• RECORD EXCERPTS
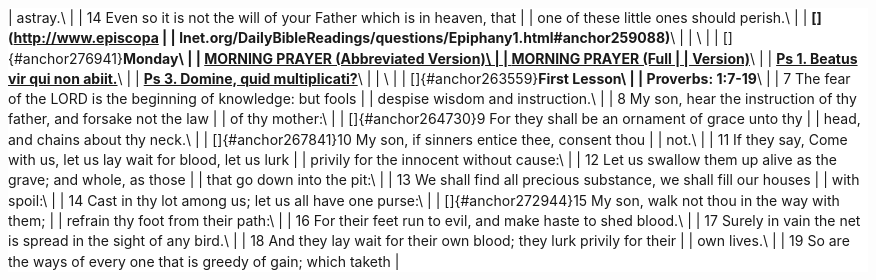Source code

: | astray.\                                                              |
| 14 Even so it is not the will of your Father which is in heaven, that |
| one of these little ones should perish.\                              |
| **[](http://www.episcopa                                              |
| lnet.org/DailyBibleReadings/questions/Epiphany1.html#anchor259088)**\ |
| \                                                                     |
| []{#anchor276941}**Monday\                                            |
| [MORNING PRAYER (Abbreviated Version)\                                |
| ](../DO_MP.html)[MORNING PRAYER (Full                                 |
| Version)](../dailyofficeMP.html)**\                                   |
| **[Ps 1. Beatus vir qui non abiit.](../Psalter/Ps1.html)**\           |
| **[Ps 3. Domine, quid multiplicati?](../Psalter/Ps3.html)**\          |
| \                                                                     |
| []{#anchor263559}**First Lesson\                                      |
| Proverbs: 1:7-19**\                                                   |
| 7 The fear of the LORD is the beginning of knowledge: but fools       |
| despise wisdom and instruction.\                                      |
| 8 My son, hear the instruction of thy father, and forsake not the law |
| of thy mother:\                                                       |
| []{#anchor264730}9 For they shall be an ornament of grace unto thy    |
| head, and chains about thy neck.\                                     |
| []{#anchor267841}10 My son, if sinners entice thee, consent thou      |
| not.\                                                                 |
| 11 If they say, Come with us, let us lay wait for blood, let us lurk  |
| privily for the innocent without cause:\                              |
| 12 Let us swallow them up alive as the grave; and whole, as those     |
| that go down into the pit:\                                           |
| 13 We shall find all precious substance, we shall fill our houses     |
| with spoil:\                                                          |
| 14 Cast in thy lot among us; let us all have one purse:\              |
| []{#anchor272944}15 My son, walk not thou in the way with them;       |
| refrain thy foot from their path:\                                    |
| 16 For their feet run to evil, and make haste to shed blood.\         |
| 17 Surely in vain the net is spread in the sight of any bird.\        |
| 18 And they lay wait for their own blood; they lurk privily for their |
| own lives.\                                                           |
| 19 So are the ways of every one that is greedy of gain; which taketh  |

---

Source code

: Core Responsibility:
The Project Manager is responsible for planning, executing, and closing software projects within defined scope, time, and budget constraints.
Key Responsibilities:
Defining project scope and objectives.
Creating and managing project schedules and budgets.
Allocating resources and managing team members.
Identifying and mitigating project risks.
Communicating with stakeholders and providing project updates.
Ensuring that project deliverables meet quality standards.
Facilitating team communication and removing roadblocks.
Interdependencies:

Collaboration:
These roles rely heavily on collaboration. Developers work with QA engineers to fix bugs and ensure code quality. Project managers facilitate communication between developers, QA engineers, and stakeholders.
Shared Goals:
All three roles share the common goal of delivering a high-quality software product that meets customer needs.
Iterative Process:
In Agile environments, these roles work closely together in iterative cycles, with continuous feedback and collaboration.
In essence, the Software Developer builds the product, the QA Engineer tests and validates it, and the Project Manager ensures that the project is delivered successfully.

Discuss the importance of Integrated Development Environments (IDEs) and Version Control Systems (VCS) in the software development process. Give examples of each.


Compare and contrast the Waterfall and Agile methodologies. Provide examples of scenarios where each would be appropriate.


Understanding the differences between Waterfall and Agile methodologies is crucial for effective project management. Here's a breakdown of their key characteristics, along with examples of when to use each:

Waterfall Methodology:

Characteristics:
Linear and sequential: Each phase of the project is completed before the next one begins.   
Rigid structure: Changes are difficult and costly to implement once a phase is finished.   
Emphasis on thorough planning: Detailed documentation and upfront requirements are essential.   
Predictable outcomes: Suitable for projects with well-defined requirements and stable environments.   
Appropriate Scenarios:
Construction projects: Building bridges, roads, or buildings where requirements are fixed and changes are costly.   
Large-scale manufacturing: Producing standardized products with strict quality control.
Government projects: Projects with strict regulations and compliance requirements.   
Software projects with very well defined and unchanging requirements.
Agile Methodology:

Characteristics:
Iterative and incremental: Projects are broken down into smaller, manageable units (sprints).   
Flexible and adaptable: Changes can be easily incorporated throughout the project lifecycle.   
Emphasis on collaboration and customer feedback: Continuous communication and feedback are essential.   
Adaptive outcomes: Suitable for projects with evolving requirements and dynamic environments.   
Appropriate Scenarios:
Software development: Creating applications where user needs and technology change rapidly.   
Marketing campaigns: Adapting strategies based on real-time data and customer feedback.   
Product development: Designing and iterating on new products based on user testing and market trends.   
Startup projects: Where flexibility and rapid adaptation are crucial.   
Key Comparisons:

• EXERCISE DESCRIPTION
Copy out, word for word, the part that opens with the line containing "Discuss the importance" and closes with the line containing "Compare and contrast", including both of those lines.

• RESULT
Discuss the importance of Integrated Development Environments (IDEs) and Version Control Systems (VCS) in the software development process. Give examples of each.


Compare and contrast the Waterfall and Agile methodologies. Provide examples of scenarios where each would be appropriate.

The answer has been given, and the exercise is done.